Além disso, quando a nota dada pelo terceiro corretor fica muito além ou muito aquém da média das notas dadas pelos dois primeiros corretores, a prova é submetida a uma banca especial integrada por três es­pecialistas. Ao todo, 100.087 textos tiveram de ser avaliados por essa banca. Para o Inep, os números ficaram dentro do pre­visto nas simulações realizadas pelos técnicos que prepararam o Enem de 2012. Mas os alunos que se submeteram ao exame reclamam, com razão, da falta de objetividade e transparência nas correções. Também ale­gam que as notas dadas à reda­ção não são compatíveis com as notas que esperavam. Estu­dantes que obtiveram 800 na redação, em 2011, por exemplo, tiraram notas inferiores a 500, na prova do ano passado.

Por isso, 9,4 mil estudantes se articularam por meio de re­des sociais para pressionar o MEC para acolher pedidos de revisão de nota, depois de per­mitir acesso às provas corrigi­das. Em 13 capitais, foram reali­zadas passeatas e um grupo de protesto foi criado por 27 mil estudantes no Facebook.

As autoridades educacionais alegam que o edital do Enem de 2012 não prevê a possibilida­de de revisão de nota da reda­ção. Também afirmam que a al­teração das notas é inviável, uma vez que as inscrições no Sistema de Seleção Unificada - pelo qual serão preenchidas 129 mil vagas em instituições públicas de ensino superior - começam no dia 7.

Mas, em cinco Estados, os es­tudantes acionaram o Ministé­rio Público Federal para assegu­rar o direito de vista da prova da redação. "Em todo concurso público é sagrado o direito de revisão", diz Oscar Costa Filho - o mesmo procurador que pe­diu a anulação do Enem, no ano passado.
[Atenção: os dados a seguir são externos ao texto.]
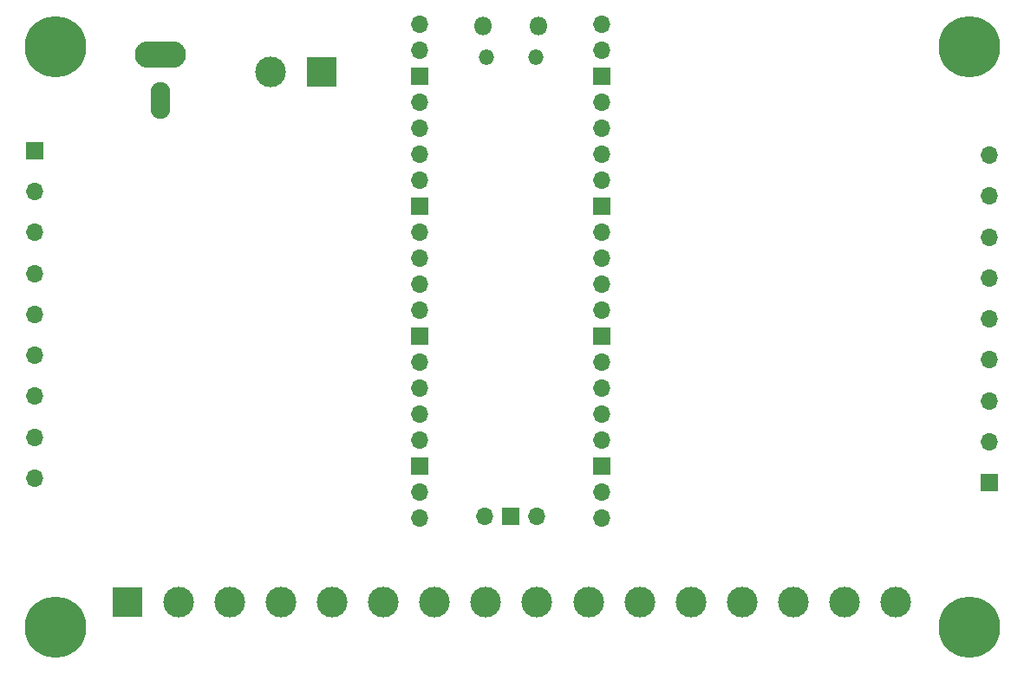
<source format=gbr>
%TF.GenerationSoftware,KiCad,Pcbnew,8.0.1*%
%TF.CreationDate,2024-07-17T22:43:04+10:00*%
%TF.ProjectId,psx,7073782e-6b69-4636-9164-5f7063625858,rev?*%
%TF.SameCoordinates,Original*%
%TF.FileFunction,Soldermask,Bot*%
%TF.FilePolarity,Negative*%
%FSLAX46Y46*%
G04 Gerber Fmt 4.6, Leading zero omitted, Abs format (unit mm)*
G04 Created by KiCad (PCBNEW 8.0.1) date 2024-07-17 22:43:04*
%MOMM*%
%LPD*%
G01*
G04 APERTURE LIST*
%ADD10R,3.000000X3.000000*%
%ADD11C,3.000000*%
%ADD12C,6.000000*%
%ADD13O,1.800000X1.800000*%
%ADD14O,1.500000X1.500000*%
%ADD15O,1.700000X1.700000*%
%ADD16R,1.700000X1.700000*%
%ADD17O,5.004000X2.604000*%
%ADD18O,1.904000X3.604000*%
G04 APERTURE END LIST*
D10*
%TO.C,J4*%
X137500000Y-64500000D03*
D11*
X132500000Y-64500000D03*
%TD*%
D12*
%TO.C,H2*%
X200750000Y-62000000D03*
%TD*%
D13*
%TO.C,U2*%
X153275000Y-59970000D03*
D14*
X153575000Y-63000000D03*
X158425000Y-63000000D03*
D13*
X158725000Y-59970000D03*
D15*
X147110000Y-59840000D03*
X147110000Y-62380000D03*
D16*
X147110000Y-64920000D03*
D15*
X147110000Y-67460000D03*
X147110000Y-70000000D03*
X147110000Y-72540000D03*
X147110000Y-75080000D03*
D16*
X147110000Y-77620000D03*
D15*
X147110000Y-80160000D03*
X147110000Y-82700000D03*
X147110000Y-85240000D03*
X147110000Y-87780000D03*
D16*
X147110000Y-90320000D03*
D15*
X147110000Y-92860000D03*
X147110000Y-95400000D03*
X147110000Y-97940000D03*
X147110000Y-100480000D03*
D16*
X147110000Y-103020000D03*
D15*
X147110000Y-105560000D03*
X147110000Y-108100000D03*
X164890000Y-108100000D03*
X164890000Y-105560000D03*
D16*
X164890000Y-103020000D03*
D15*
X164890000Y-100480000D03*
X164890000Y-97940000D03*
X164890000Y-95400000D03*
X164890000Y-92860000D03*
D16*
X164890000Y-90320000D03*
D15*
X164890000Y-87780000D03*
X164890000Y-85240000D03*
X164890000Y-82700000D03*
X164890000Y-80160000D03*
D16*
X164890000Y-77620000D03*
D15*
X164890000Y-75080000D03*
X164890000Y-72540000D03*
X164890000Y-70000000D03*
X164890000Y-67460000D03*
D16*
X164890000Y-64920000D03*
D15*
X164890000Y-62380000D03*
X164890000Y-59840000D03*
X153460000Y-107870000D03*
D16*
X156000000Y-107870000D03*
D15*
X158540000Y-107870000D03*
%TD*%
D12*
%TO.C,H4*%
X200750000Y-118750000D03*
%TD*%
%TO.C,H1*%
X111500000Y-62000000D03*
%TD*%
D10*
%TO.C,J2*%
X118567500Y-116250000D03*
D11*
X123567500Y-116250000D03*
X128567500Y-116250000D03*
X133567500Y-116250000D03*
X138567500Y-116250000D03*
X143567500Y-116250000D03*
X148567500Y-116250000D03*
X153567500Y-116250000D03*
X158567500Y-116250000D03*
X163567500Y-116250000D03*
X168567500Y-116250000D03*
X173567500Y-116250000D03*
X178567500Y-116250000D03*
X183567500Y-116250000D03*
X188567500Y-116250000D03*
X193567500Y-116250000D03*
%TD*%
D12*
%TO.C,H3*%
X111500000Y-118750000D03*
%TD*%
D16*
%TO.C,J3*%
X202725000Y-104611666D03*
D15*
X202725000Y-100611666D03*
X202725000Y-96611666D03*
X202725000Y-92611666D03*
X202725000Y-88611666D03*
X202725000Y-84611666D03*
X202725000Y-80611666D03*
X202725000Y-76611666D03*
X202725000Y-72611666D03*
%TD*%
D17*
%TO.C,J5*%
X121750000Y-62750000D03*
D18*
X121750000Y-67250001D03*
%TD*%
D16*
%TO.C,J1*%
X109499999Y-72176666D03*
D15*
X109500000Y-76176667D03*
X109500000Y-80176666D03*
X109500000Y-84176666D03*
X109500000Y-88176666D03*
X109500000Y-92176666D03*
X109500000Y-96176666D03*
X109500000Y-100176665D03*
X109499999Y-104176666D03*
%TD*%
M02*

</source>
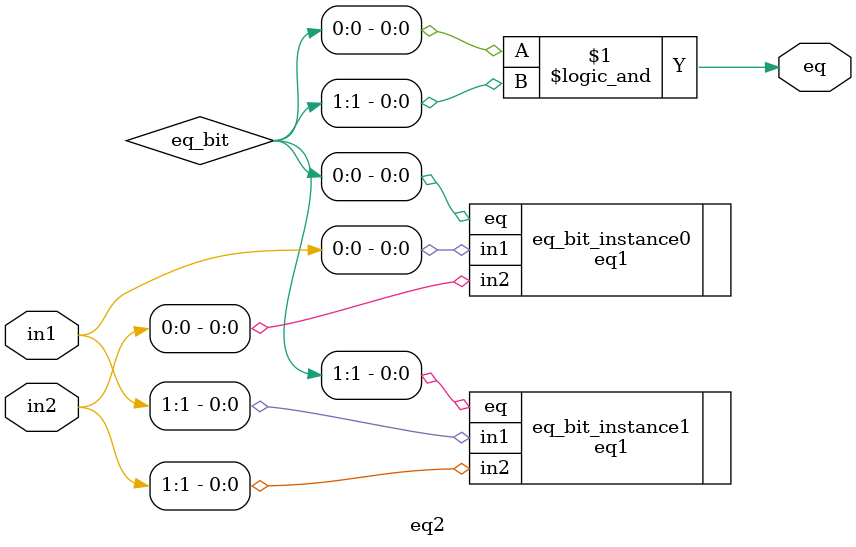
<source format=v>
module eq2 (in1, in2, eq);
	input [1:0] in1, in2;
	output eq;
	
	wire [1:0] eq_bit;
	eq1 eq_bit_instance0 (.in1(in1[0]), .in2(in2[0]), .eq(eq_bit[0]));
	eq1 eq_bit_instance1 (.in1(in1[1]), .in2(in2[1]), .eq(eq_bit[1]));
	
	assign eq = eq_bit[0] && eq_bit[1];
endmodule
</source>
E, no Rio de Janeiro, a primeira instância da Justiça Fe­deral concedeu liminar a uma estudante fluminense que invo­cou o direito a uma "vista peda­gógica", dando ao Inep o prazo de 48 horas para apresentar a prova devidamente corrigida. A liminar também deu à estudan­te o prazo de 24 horas, contado a partir do recebimento da pro­va, para pedir a revisão da corre­ção e solicitar parecer circuns­tanciado dos corretores.

Em 2011, por não ter respeita­do direitos previstos pela Cons­tituição, o MEC teve de firmar com o Ministério Público um Termo de Ajustamento de Con­duta, para que os candidatos ti­vessem acesso à correção do Enem. Os problemas ocorridos naquele ano poderiam ter sido evitados em 2012, caso as auto­ridades educacionais fossem mais eficientes e o Enem não ti­vesse sido desfigurado, como mecanismo de avaliação.